South Carolina lawmakers promote biometrics to help find missing kids
South Carolina Attorney General Alan Wilson and Senator Katrina Shealy are backing a biometric ID program aimed at helping families find missing children.
The National Child Identification Program (NCIP) offers biometric sample capture kits to parents to assist in locating missing children. As per the Child ID law (Act 180 of 2022), schools must inform parents or guardians about these kits and provide them upon request.
Starting in March, South Carolina Child ID kits were distributed to every school district in the state. This distribution was made possible through a partnership with the South Carolina Attorney General’s Office, South Carolina Department of Education (SCDE) and grant support from Duke Energy and Dominion Energy.
Wilson and Shealy recently spoke at a University of South Carolina event, emphasizing the significance of these kits for families across the state. In South Carolina, eleven children go missing daily, and many become victims of human trafficking.
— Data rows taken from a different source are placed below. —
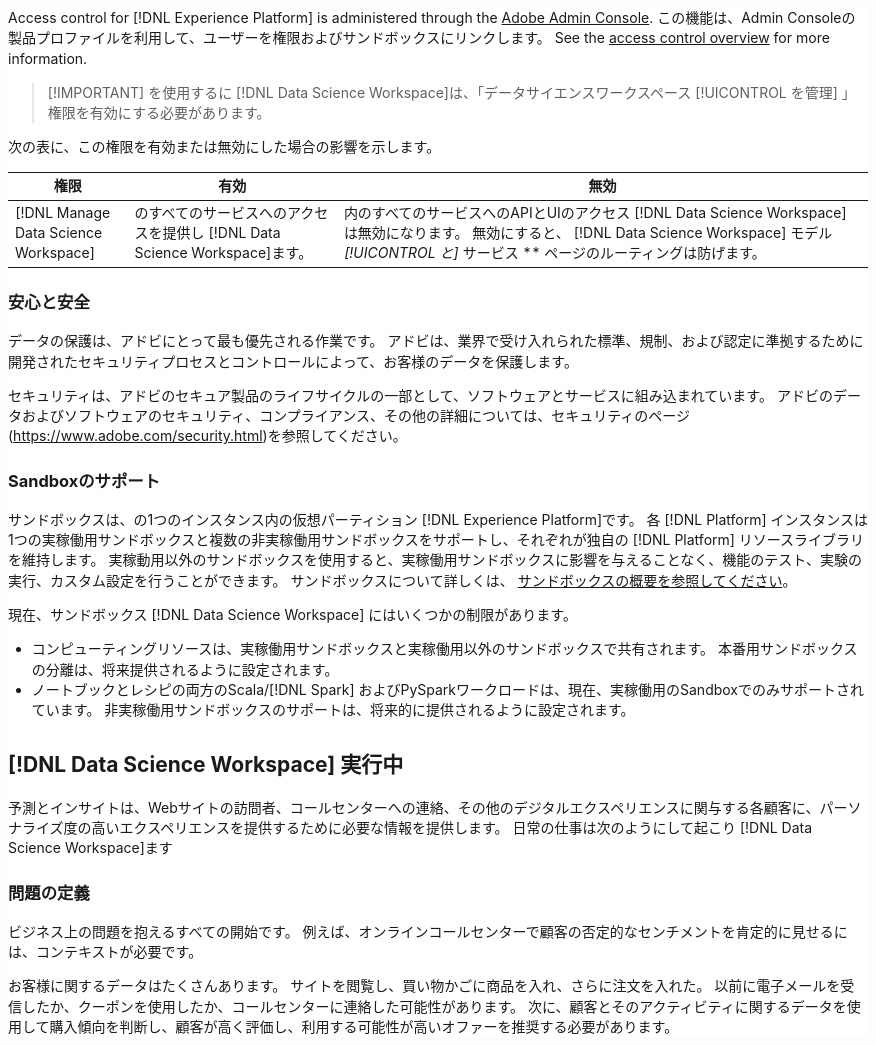 Access control for [!DNL Experience Platform] is administered through the [Adobe Admin Console](https://adminconsole.adobe.com). この機能は、Admin Consoleの製品プロファイルを利用して、ユーザーを権限およびサンドボックスにリンクします。 See the [access control overview](../access-control/home.md) for more information.

>[!IMPORTANT] を使用するに [!DNL Data Science Workspace]は、「データサイエンスワークスペース [!UICONTROL を管理] 」権限を有効にする必要があります。

次の表に、この権限を有効または無効にした場合の影響を示します。

| 権限 | 有効 | 無効 |
|---|---|---|
| [!DNL Manage Data Science Workspace] | のすべてのサービスへのアクセスを提供し [!DNL Data Science Workspace]ます。 | 内のすべてのサービスへのAPIとUIのアクセス [!DNL Data Science Workspace] は無効になります。 無効にすると、 [!DNL Data Science Workspace] モデル *[!UICONTROL と]* サービス ** ページのルーティングは防げます。 |

### 安心と安全

データの保護は、アドビにとって最も優先される作業です。 アドビは、業界で受け入れられた標準、規制、および認定に準拠するために開発されたセキュリティプロセスとコントロールによって、お客様のデータを保護します。

セキュリティは、アドビのセキュア製品のライフサイクルの一部として、ソフトウェアとサービスに組み込まれています。
アドビのデータおよびソフトウェアのセキュリティ、コンプライアンス、その他の詳細については、セキュリティのページ(https://www.adobe.com/security.html)を参照してください。

### Sandboxのサポート

サンドボックスは、の1つのインスタンス内の仮想パーティション [!DNL Experience Platform]です。 各 [!DNL Platform] インスタンスは1つの実稼働用サンドボックスと複数の非実稼働用サンドボックスをサポートし、それぞれが独自の [!DNL Platform] リソースライブラリを維持します。 実稼動用以外のサンドボックスを使用すると、実稼働用サンドボックスに影響を与えることなく、機能のテスト、実験の実行、カスタム設定を行うことができます。 サンドボックスについて詳しくは、 [サンドボックスの概要を参照してください](../sandboxes/home.md)。

現在、サンドボックス [!DNL Data Science Workspace] にはいくつかの制限があります。

- コンピューティングリソースは、実稼働用サンドボックスと実稼働用以外のサンドボックスで共有されます。 本番用サンドボックスの分離は、将来提供されるように設定されます。
- ノートブックとレシピの両方のScala/[!DNL Spark] およびPySparkワークロードは、現在、実稼働用のSandboxでのみサポートされています。 非実稼働用サンドボックスのサポートは、将来的に提供されるように設定されます。

## [!DNL Data Science Workspace] 実行中

予測とインサイトは、Webサイトの訪問者、コールセンターへの連絡、その他のデジタルエクスペリエンスに関与する各顧客に、パーソナライズ度の高いエクスペリエンスを提供するために必要な情報を提供します。 日常の仕事は次のようにして起こり [!DNL Data Science Workspace]ます

### 問題の定義

ビジネス上の問題を抱えるすべての開始です。 例えば、オンラインコールセンターで顧客の否定的なセンチメントを肯定的に見せるには、コンテキストが必要です。

お客様に関するデータはたくさんあります。 サイトを閲覧し、買い物かごに商品を入れ、さらに注文を入れた。 以前に電子メールを受信したか、クーポンを使用したか、コールセンターに連絡した可能性があります。 次に、顧客とそのアクティビティに関するデータを使用して購入傾向を判断し、顧客が高く評価し、利用する可能性が高いオファーを推奨する必要があります。


[//]: # (The built-in recipe gallery offers recommendations for prebuilt recipes based on your business needs.)
[//]: # (Your first step is to check the recipe gallery to see if an existing recipe meets your needs, or comes close. An alternative is to import a recipe you created outside of Adobe Experience Platform. Starting with an existing recipe often streamlines the data exploration phase and makes it easier for a data scientist.)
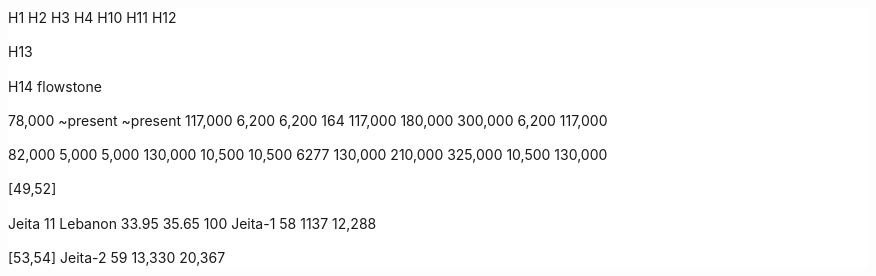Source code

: H1 
H2 
H3 
H4 
H10 
H11 
H12 

H13 

H14 
flowstone 

78,000 
~present 
~present 
117,000 
6,200 
6,200 
164 
117,000 
180,000 
300,000 
6,200 
117,000 

82,000 
5,000 
5,000 
130,000 
10,500 
10,500 
6277 
130,000 
210,000 
325,000 
10,500 
130,000 

[49,52] 

Jeita 
11 
Lebanon 
33.95 
35.65 
100 
Jeita-1 
58 
1137 
12,288 

[53,54] 
Jeita-2 
59 
13,330 
20,367 
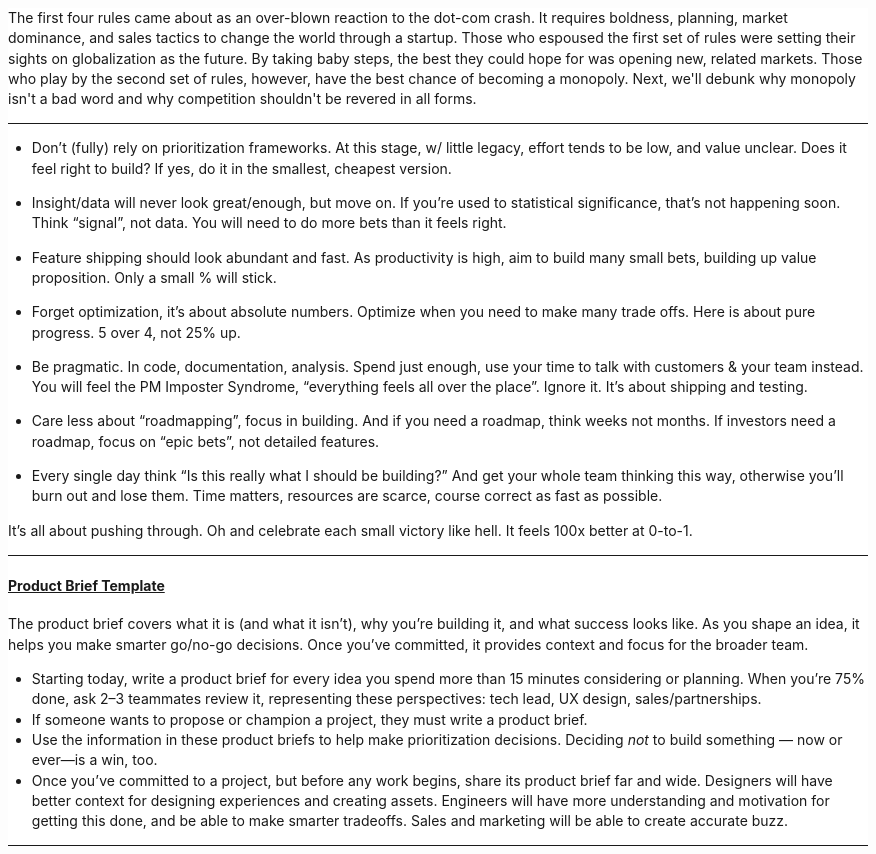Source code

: The first four rules came about as an over-blown reaction to the dot-com crash. It requires boldness, planning, market dominance, and sales tactics to change the world through a startup. Those who espoused the first set of rules were setting their sights on globalization as the future. By taking baby steps, the best they could hope for was opening new, related markets. Those who play by the second set of rules, however, have the best chance of becoming a monopoly. Next, we'll debunk why monopoly isn't a bad word and why competition shouldn't be revered in all forms.

---
- Don’t (fully) rely on prioritization frameworks. At this stage, w/ little legacy, effort tends to be low, and value unclear. Does it feel right to build? If yes, do it in the smallest, cheapest version.  
  
- Insight/data will never look great/enough, but move on. If you’re used to statistical significance, that’s not happening soon. Think “signal”, not data. You will need to do more bets than it feels right.   
  
- Feature shipping should look abundant and fast. As productivity is high, aim to build many small bets, building up value proposition. Only a small % will stick.  
  
- Forget optimization, it’s about absolute numbers. Optimize when you need to make many trade offs. Here is about pure progress. 5 over 4, not 25% up.  
  
- Be pragmatic. In code, documentation, analysis. Spend just enough, use your time to talk with customers & your team instead. You will feel the PM Imposter Syndrome, “everything feels all over the place”. Ignore it. It’s about shipping and testing.  
  
- Care less about “roadmapping”, focus in building. And if you need a roadmap, think weeks not months. If investors need a roadmap, focus on “epic bets”, not detailed features.  
  
- Every single day think “Is this really what I should be building?” And get your whole team thinking this way, otherwise you’ll burn out and lose them. Time matters, resources are scarce, course correct as fast as possible.  
  
It’s all about pushing through. Oh and celebrate each small victory like hell. It feels 100x better at 0-to-1.

---
#### [Product Brief Template](https://docs.google.com/document/d/17F_LG-nTS2599oImKMUvjBCAPuf98-CmzgRPa6B38U0/edit?tab=t.0#heading=h.ym1lawmciike)

The product brief covers what it is (and what it isn’t), why you’re building it, and what success looks like. As you shape an idea, it helps you make smarter go/no-go decisions. Once you’ve committed, it provides context and focus for the broader team.

- Starting today, write a product brief for every idea you spend more than 15 minutes considering or planning. When you’re 75% done, ask 2–3 teammates review it, representing these perspectives: tech lead, UX design, sales/partnerships.
- If someone wants to propose or champion a project, they must write a product brief.
- Use the information in these product briefs to help make prioritization decisions. Deciding _not_ to build something — now or ever—is a win, too.
- Once you’ve committed to a project, but before any work begins, share its product brief far and wide. Designers will have better context for designing experiences and creating assets. Engineers will have more understanding and motivation for getting this done, and be able to make smarter tradeoffs. Sales and marketing will be able to create accurate buzz.

---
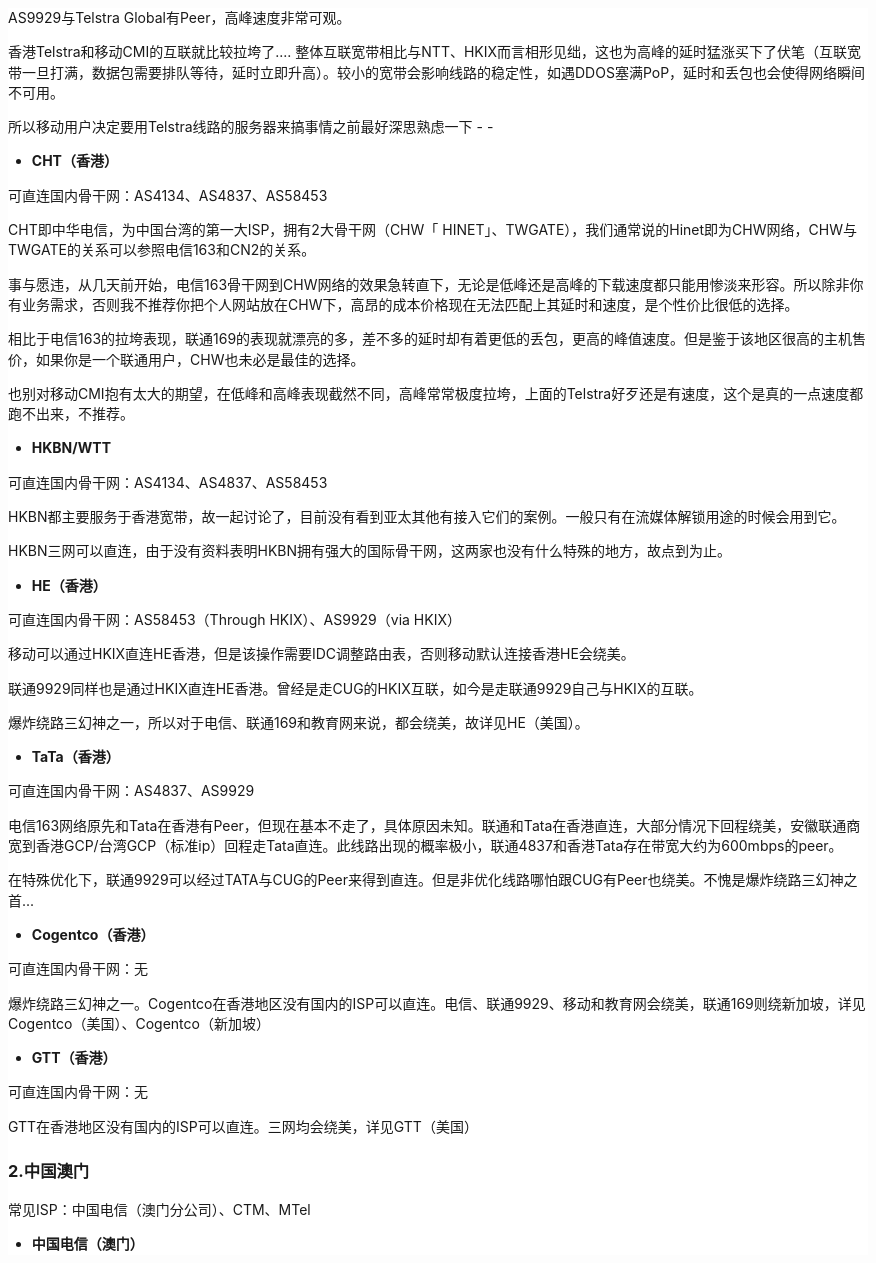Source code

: AS9929与Telstra Global有Peer，高峰速度非常可观。

香港Telstra和移动CMI的互联就比较拉垮了.... 整体互联宽带相比与NTT、HKIX而言相形见绌，这也为高峰的延时猛涨买下了伏笔（互联宽带一旦打满，数据包需要排队等待，延时立即升高）。较小的宽带会影响线路的稳定性，如遇DDOS塞满PoP，延时和丢包也会使得网络瞬间不可用。

所以移动用户决定要用Telstra线路的服务器来搞事情之前最好深思熟虑一下 - -

- **CHT（香港）**

可直连国内骨干网：AS4134、AS4837、AS58453

CHT即中华电信，为中国台湾的第一大ISP，拥有2大骨干网（CHW「 HINET」、TWGATE），我们通常说的Hinet即为CHW网络，CHW与TWGATE的关系可以参照电信163和CN2的关系。

事与愿违，从几天前开始，电信163骨干网到CHW网络的效果急转直下，无论是低峰还是高峰的下载速度都只能用惨淡来形容。所以除非你有业务需求，否则我不推荐你把个人网站放在CHW下，高昂的成本价格现在无法匹配上其延时和速度，是个性价比很低的选择。

相比于电信163的拉垮表现，联通169的表现就漂亮的多，差不多的延时却有着更低的丢包，更高的峰值速度。但是鉴于该地区很高的主机售价，如果你是一个联通用户，CHW也未必是最佳的选择。

也别对移动CMI抱有太大的期望，在低峰和高峰表现截然不同，高峰常常极度拉垮，上面的Telstra好歹还是有速度，这个是真的一点速度都跑不出来，不推荐。

- **HKBN/WTT**

可直连国内骨干网：AS4134、AS4837、AS58453

HKBN都主要服务于香港宽带，故一起讨论了，目前没有看到亚太其他有接入它们的案例。一般只有在流媒体解锁用途的时候会用到它。

HKBN三网可以直连，由于没有资料表明HKBN拥有强大的国际骨干网，这两家也没有什么特殊的地方，故点到为止。

- **HE（香港）**

可直连国内骨干网：AS58453（Through HKIX）、AS9929（via HKIX）

移动可以通过HKIX直连HE香港，但是该操作需要IDC调整路由表，否则移动默认连接香港HE会绕美。

联通9929同样也是通过HKIX直连HE香港。曾经是走CUG的HKIX互联，如今是走联通9929自己与HKIX的互联。

爆炸绕路三幻神之一，所以对于电信、联通169和教育网来说，都会绕美，故详见HE（美国）。

- **TaTa（香港）**

可直连国内骨干网：AS4837、AS9929

电信163网络原先和Tata在香港有Peer，但现在基本不走了，具体原因未知。联通和Tata在香港直连，大部分情况下回程绕美，安徽联通商宽到香港GCP/台湾GCP（标准ip）回程走Tata直连。此线路出现的概率极小，联通4837和香港Tata存在带宽大约为600mbps的peer。

在特殊优化下，联通9929可以经过TATA与CUG的Peer来得到直连。但是非优化线路哪怕跟CUG有Peer也绕美。不愧是爆炸绕路三幻神之首...

- **Cogentco（香港）**

可直连国内骨干网：无

爆炸绕路三幻神之一。Cogentco在香港地区没有国内的ISP可以直连。电信、联通9929、移动和教育网会绕美，联通169则绕新加坡，详见Cogentco（美国）、Cogentco（新加坡）

- **GTT（香港）**

可直连国内骨干网：无

GTT在香港地区没有国内的ISP可以直连。三网均会绕美，详见GTT（美国）

### **2.中国澳门**

常见ISP：中国电信（澳门分公司）、CTM、MTel

- **中国电信（澳门）**
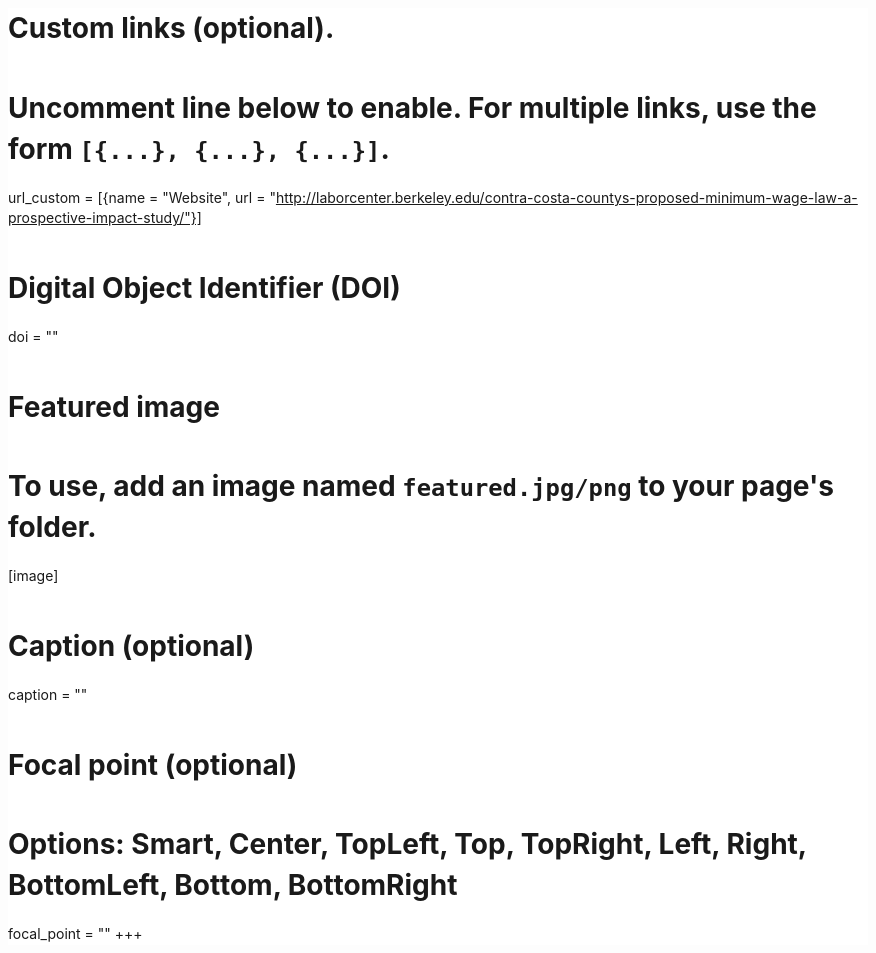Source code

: # Custom links (optional).
#   Uncomment line below to enable. For multiple links, use the form `[{...}, {...}, {...}]`.
url_custom = [{name = "Website", url = "http://laborcenter.berkeley.edu/contra-costa-countys-proposed-minimum-wage-law-a-prospective-impact-study/"}]

# Digital Object Identifier (DOI)
doi = ""

# Featured image
# To use, add an image named `featured.jpg/png` to your page's folder. 
[image]
  # Caption (optional)
  caption = ""

  # Focal point (optional)
  # Options: Smart, Center, TopLeft, Top, TopRight, Left, Right, BottomLeft, Bottom, BottomRight
  focal_point = ""
+++
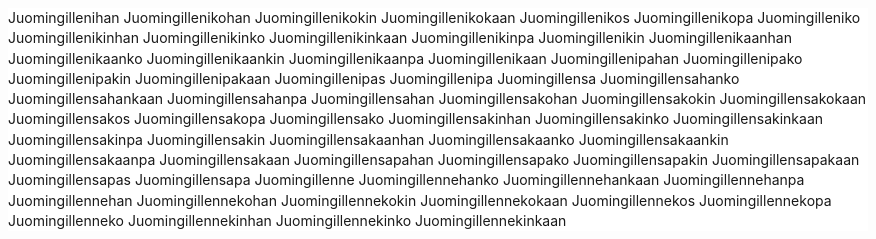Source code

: Juomingillenihan
Juomingillenikohan
Juomingillenikokin
Juomingillenikokaan
Juomingillenikos
Juomingillenikopa
Juomingilleniko
Juomingillenikinhan
Juomingillenikinko
Juomingillenikinkaan
Juomingillenikinpa
Juomingillenikin
Juomingillenikaanhan
Juomingillenikaanko
Juomingillenikaankin
Juomingillenikaanpa
Juomingillenikaan
Juomingillenipahan
Juomingillenipako
Juomingillenipakin
Juomingillenipakaan
Juomingillenipas
Juomingillenipa
Juomingillensa
Juomingillensahanko
Juomingillensahankaan
Juomingillensahanpa
Juomingillensahan
Juomingillensakohan
Juomingillensakokin
Juomingillensakokaan
Juomingillensakos
Juomingillensakopa
Juomingillensako
Juomingillensakinhan
Juomingillensakinko
Juomingillensakinkaan
Juomingillensakinpa
Juomingillensakin
Juomingillensakaanhan
Juomingillensakaanko
Juomingillensakaankin
Juomingillensakaanpa
Juomingillensakaan
Juomingillensapahan
Juomingillensapako
Juomingillensapakin
Juomingillensapakaan
Juomingillensapas
Juomingillensapa
Juomingillenne
Juomingillennehanko
Juomingillennehankaan
Juomingillennehanpa
Juomingillennehan
Juomingillennekohan
Juomingillennekokin
Juomingillennekokaan
Juomingillennekos
Juomingillennekopa
Juomingillenneko
Juomingillennekinhan
Juomingillennekinko
Juomingillennekinkaan
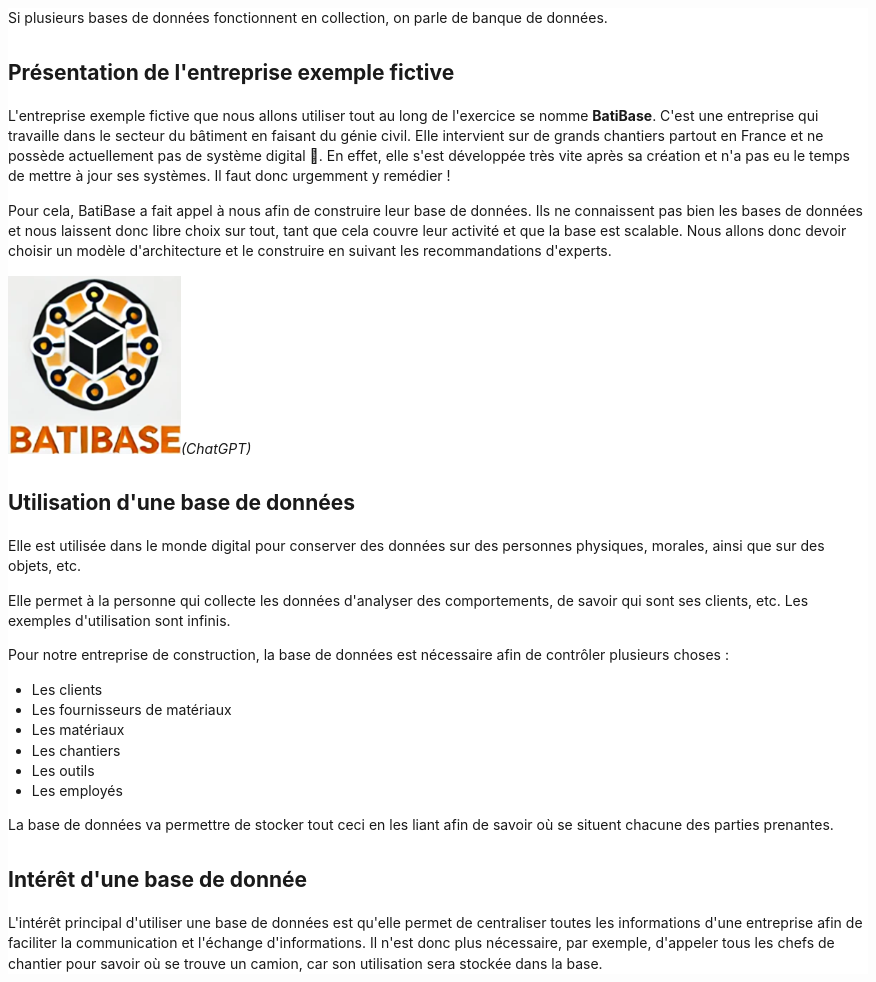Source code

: Si plusieurs bases de données fonctionnent en collection, on parle de banque de données.

## Présentation de l'entreprise exemple fictive

L'entreprise exemple fictive que nous allons utiliser tout au long de l'exercice se nomme **BatiBase**. C'est une entreprise qui travaille dans le secteur du bâtiment en faisant du génie civil. Elle intervient sur de grands chantiers partout en France et ne possède actuellement pas de système digital 🥵. En effet, elle s'est développée très vite après sa création et n'a pas eu le temps de mettre à jour ses systèmes. Il faut donc urgemment y remédier !

Pour cela, BatiBase a fait appel à nous afin de construire leur base de données. Ils ne connaissent pas bien les bases de données et nous laissent donc libre choix sur tout, tant que cela couvre leur activité et que la base est scalable. Nous allons donc devoir choisir un modèle d'architecture et le construire en suivant les recommandations d'experts.

![logo BatiBase](https://raw.githubusercontent.com/do-it-ecm/promo-2024-2025/main/Matthieu-Dufort/pok/temps-1/logoBatiBase.png)*(ChatGPT)*
  
## Utilisation d'une base de données

Elle est utilisée dans le monde digital pour conserver des données sur des personnes physiques, morales, ainsi que sur des objets, etc.

Elle permet à la personne qui collecte les données d'analyser des comportements, de savoir qui sont ses clients, etc. Les exemples d'utilisation sont infinis.

Pour notre entreprise de construction, la base de données est nécessaire afin de contrôler plusieurs choses :

- Les clients
- Les fournisseurs de matériaux
- Les matériaux
- Les chantiers
- Les outils
- Les employés

La base de données va permettre de stocker tout ceci en les liant afin de savoir où se situent chacune des parties prenantes.

## Intérêt d'une base de donnée

L'intérêt principal d'utiliser une base de données est qu'elle permet de centraliser toutes les informations d'une entreprise afin de faciliter la communication et l'échange d'informations. Il n'est donc plus nécessaire, par exemple, d'appeler tous les chefs de chantier pour savoir où se trouve un camion, car son utilisation sera stockée dans la base.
The NCIP provides parents with an inkless kit that can collect biometric information such as fingerprints, saliva and DNA from their children. The kit also records physical characteristics like height, weight, eye color and hair color. It also includes an area to store a recent photograph of the child.
The two politicians emphasized that the kits would not be stored in a central database but rather in a secure and dry location within the family’s residence.
According to Kenny Hansmire, executive director of NCIP, if parents store the packet in a dry area away from sunlight, the DNA can remain valid for up to 50 years.
Shealy says that having access to this information could be invaluable and potentially save lives if something were to happen: “If it would happen that your child would go missing, you could pull this information out and take it to the sheriff’s department or wherever so they can find your child.”
Hansmire notes that having the kit in place means families don’t have to spend precious time filling out forms when a child goes missing: “This is a gift of safety from the state of South Carolina and the AG’s office to parents to save time. Forty percent of the information on this ID kit is what law enforcement will ask when you report your child missing.”
Wilson adds that since he took office, numerous task forces within the state have grown significantly, including the Internet Crimes Against Children Task Force, which now has 125 members. He emphasizes that communication with children about strangers is essential, but families should also be prepared if their “worst nightmare” becomes a reality:
“It’s an extra tool to give parents so they can help law enforcement recover their child more quickly because at that point, every second matters.”
With the help of the NCIP kit, Wilson and Shealy say they hope to help provide South Carolina families with peace of mind in an emergency situation.